_What to do_
Please transcribe the entries below exactly and leave out every picture.

Top of Data listing

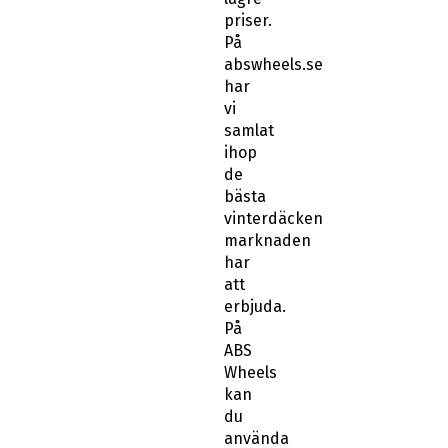
priser.
På
abswheels.se
har
vi
samlat
ihop
de
bästa
vinterdäcken
marknaden
har
att
erbjuda.
På
ABS
Wheels
kan
du
använda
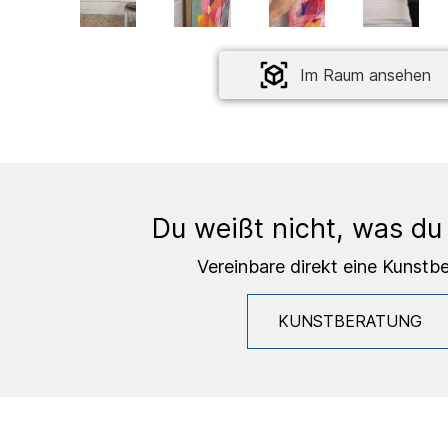
Im Raum ansehen
Du weißt nicht, was du
Vereinbare direkt eine Kunstb
KUNSTBERATUNG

Bottom of Data listing

_Answer space_
priser.
På
abswheels.se
har
vi
samlat
ihop
de
bästa
vinterdäcken
marknaden
har
att
erbjuda.
På
ABS
Wheels
kan
du
använda
Im Raum ansehen
Du weißt nicht, was du
Vereinbare direkt eine Kunstb
KUNSTBERATUNG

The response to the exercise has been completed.